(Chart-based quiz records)

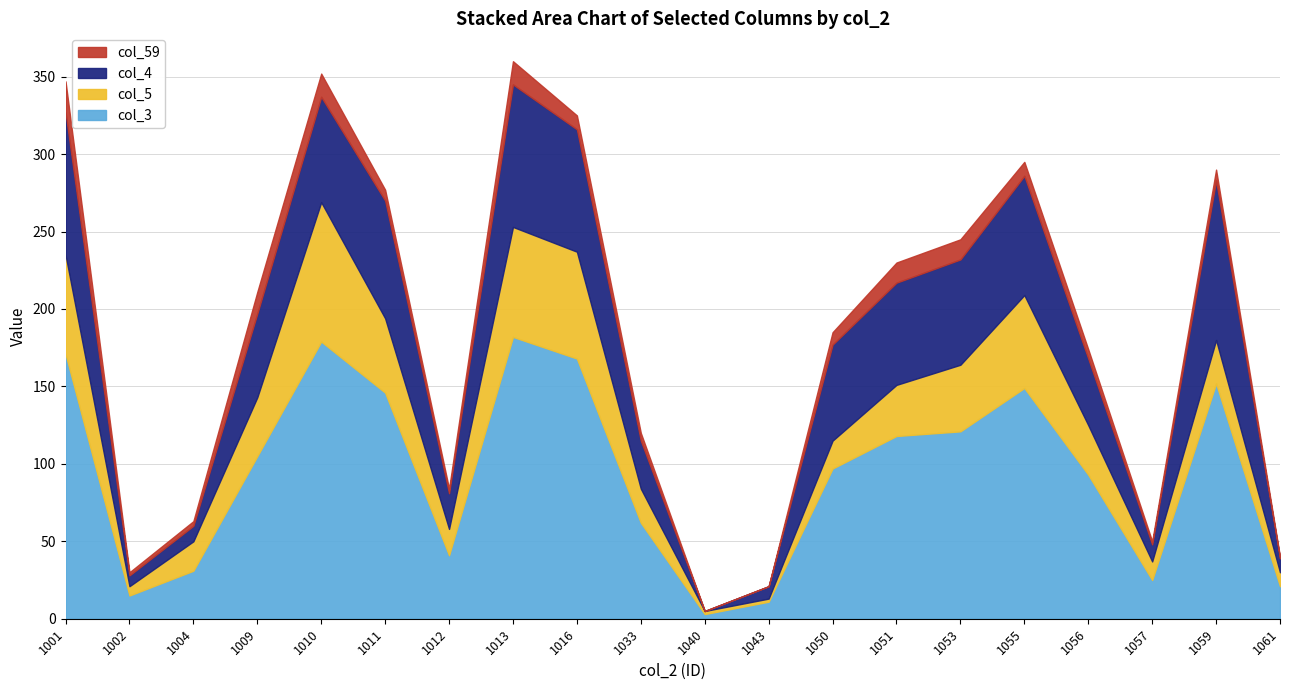

Which category has the highest value in the col_59 series?

1001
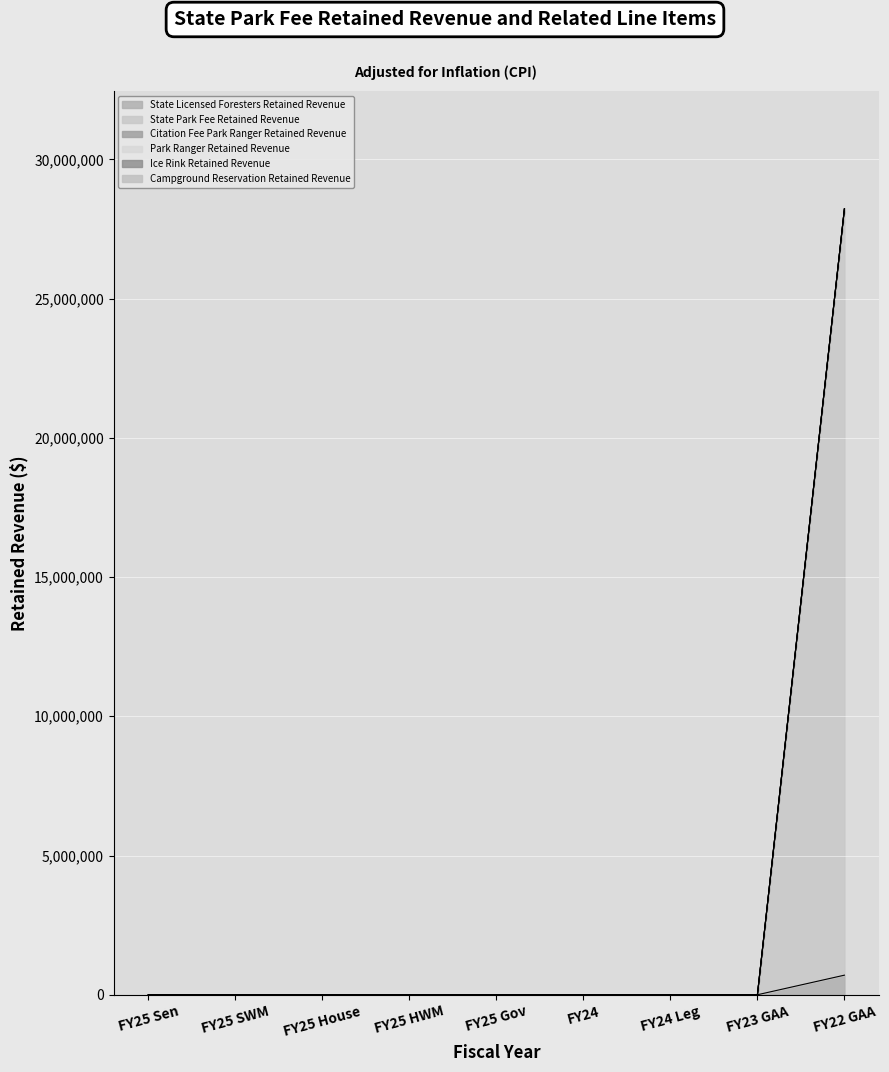

At which category is the sum across all series the highest?

FY22 GAA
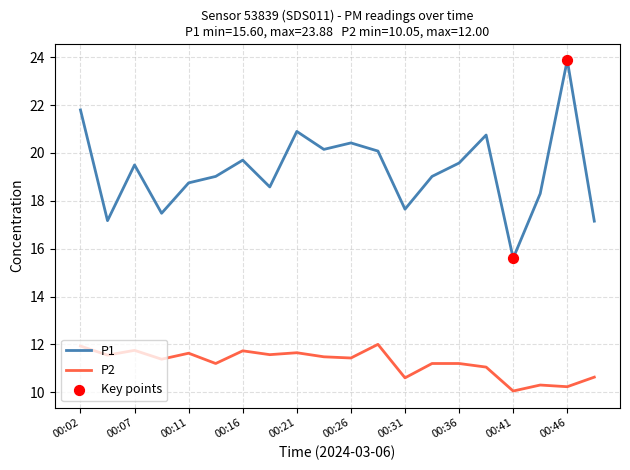

Which series has the widest spread of values?

P1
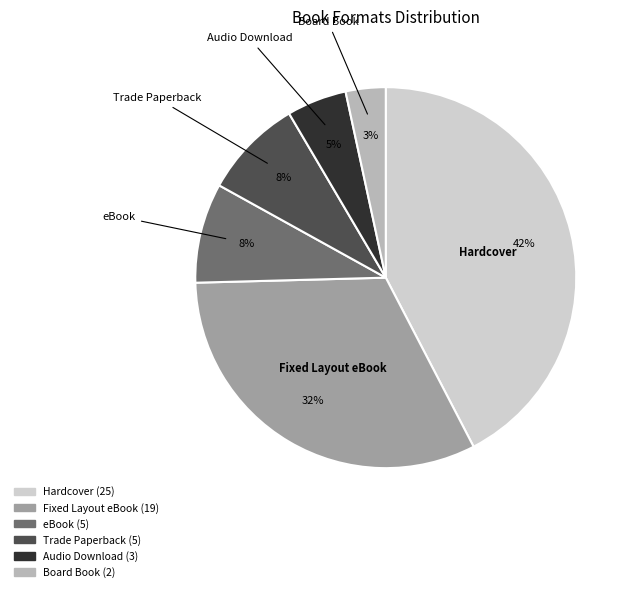

Count the number of slices in the pie.

6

What to do> Edit all the records above by replacing every occurrence of "series" with "data series", keeping everything else unchanged. Leave the pictures out of your answer.

Response for this exercise>
Which category has the highest value in the col_59 data series?

1001

At which category is the sum across all data series the highest?

FY22 GAA

Which data series has the widest spread of values?

P1

Count the number of slices in the pie.

6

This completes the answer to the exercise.